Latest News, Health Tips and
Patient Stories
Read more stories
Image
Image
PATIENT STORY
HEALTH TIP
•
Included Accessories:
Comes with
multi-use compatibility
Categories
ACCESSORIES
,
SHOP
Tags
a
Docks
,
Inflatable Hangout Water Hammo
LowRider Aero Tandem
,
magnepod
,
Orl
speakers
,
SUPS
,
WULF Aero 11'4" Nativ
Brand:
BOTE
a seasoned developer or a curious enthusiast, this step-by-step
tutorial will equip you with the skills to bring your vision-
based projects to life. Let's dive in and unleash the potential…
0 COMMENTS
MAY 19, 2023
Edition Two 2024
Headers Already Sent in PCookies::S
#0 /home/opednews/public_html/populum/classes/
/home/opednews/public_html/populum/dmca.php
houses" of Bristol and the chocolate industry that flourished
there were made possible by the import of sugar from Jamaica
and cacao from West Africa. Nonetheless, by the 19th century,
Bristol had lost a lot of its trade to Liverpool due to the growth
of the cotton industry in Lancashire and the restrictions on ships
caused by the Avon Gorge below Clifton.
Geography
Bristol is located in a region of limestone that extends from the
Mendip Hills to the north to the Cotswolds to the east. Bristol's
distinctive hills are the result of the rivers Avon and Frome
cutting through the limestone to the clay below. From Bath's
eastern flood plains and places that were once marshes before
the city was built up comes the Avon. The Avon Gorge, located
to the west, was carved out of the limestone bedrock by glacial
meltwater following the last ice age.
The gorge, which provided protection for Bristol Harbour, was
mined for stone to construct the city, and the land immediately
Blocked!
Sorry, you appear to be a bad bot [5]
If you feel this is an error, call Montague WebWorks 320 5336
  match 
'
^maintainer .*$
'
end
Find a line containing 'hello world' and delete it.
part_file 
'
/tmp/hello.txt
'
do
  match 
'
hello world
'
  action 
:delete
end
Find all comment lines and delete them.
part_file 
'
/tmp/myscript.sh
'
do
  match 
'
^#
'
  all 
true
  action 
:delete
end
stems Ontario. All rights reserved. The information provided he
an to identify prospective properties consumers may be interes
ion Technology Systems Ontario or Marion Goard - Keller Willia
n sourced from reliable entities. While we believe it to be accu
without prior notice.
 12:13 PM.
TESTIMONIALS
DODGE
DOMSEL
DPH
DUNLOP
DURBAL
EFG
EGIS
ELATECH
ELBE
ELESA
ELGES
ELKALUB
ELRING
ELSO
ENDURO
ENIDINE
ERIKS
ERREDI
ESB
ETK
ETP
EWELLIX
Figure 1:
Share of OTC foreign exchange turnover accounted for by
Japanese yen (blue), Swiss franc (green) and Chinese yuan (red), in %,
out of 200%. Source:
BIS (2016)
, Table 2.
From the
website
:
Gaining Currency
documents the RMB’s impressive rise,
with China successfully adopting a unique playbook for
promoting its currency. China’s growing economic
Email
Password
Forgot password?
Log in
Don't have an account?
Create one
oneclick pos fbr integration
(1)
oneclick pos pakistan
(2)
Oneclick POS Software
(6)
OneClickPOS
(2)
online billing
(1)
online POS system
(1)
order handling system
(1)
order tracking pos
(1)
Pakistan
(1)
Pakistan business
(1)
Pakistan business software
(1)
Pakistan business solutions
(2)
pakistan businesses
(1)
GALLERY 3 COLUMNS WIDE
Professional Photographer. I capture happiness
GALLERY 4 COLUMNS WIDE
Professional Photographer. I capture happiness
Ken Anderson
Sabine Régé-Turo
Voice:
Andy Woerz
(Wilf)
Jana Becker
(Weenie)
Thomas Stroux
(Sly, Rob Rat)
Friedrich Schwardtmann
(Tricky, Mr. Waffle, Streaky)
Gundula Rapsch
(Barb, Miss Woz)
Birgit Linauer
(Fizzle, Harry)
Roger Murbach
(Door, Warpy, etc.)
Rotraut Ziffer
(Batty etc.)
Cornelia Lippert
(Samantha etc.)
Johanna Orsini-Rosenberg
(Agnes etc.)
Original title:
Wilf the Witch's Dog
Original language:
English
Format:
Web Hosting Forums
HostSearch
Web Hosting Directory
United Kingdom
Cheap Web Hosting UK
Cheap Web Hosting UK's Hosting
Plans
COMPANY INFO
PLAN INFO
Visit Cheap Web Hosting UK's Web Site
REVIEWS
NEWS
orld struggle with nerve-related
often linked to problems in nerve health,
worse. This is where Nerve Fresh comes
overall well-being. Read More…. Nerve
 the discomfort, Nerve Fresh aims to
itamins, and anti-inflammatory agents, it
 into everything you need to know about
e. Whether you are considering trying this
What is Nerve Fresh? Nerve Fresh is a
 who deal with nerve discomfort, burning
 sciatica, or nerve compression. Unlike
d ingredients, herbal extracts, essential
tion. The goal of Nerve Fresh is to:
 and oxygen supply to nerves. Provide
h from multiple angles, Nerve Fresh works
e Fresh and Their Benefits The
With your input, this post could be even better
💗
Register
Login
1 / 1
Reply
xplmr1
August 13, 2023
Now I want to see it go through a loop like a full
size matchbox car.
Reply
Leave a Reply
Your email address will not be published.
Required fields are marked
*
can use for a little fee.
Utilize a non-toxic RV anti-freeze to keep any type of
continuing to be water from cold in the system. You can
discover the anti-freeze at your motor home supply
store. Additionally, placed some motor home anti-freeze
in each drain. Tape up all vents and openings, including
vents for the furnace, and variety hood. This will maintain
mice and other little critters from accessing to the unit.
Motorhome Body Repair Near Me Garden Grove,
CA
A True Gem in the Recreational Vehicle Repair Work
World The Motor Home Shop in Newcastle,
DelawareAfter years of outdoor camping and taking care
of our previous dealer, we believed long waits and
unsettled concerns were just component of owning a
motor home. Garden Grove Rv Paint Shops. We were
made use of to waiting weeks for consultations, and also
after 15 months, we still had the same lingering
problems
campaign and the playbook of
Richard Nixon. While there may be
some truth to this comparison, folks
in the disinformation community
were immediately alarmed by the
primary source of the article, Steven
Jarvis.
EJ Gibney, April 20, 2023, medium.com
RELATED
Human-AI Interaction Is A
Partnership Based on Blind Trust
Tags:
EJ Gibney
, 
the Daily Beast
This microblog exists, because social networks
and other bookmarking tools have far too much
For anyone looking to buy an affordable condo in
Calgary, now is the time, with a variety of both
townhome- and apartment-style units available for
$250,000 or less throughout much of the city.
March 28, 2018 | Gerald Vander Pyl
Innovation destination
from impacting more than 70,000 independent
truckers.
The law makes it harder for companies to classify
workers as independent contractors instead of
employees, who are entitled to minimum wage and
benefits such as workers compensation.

Task requirements —
Search the listing for the string "limestone". Copy each line where it is found.

Response to the task —
Bristol is located in a region of limestone that extends from the
cutting through the limestone to the clay below. From Bath's
to the west, was carved out of the limestone bedrock by glacial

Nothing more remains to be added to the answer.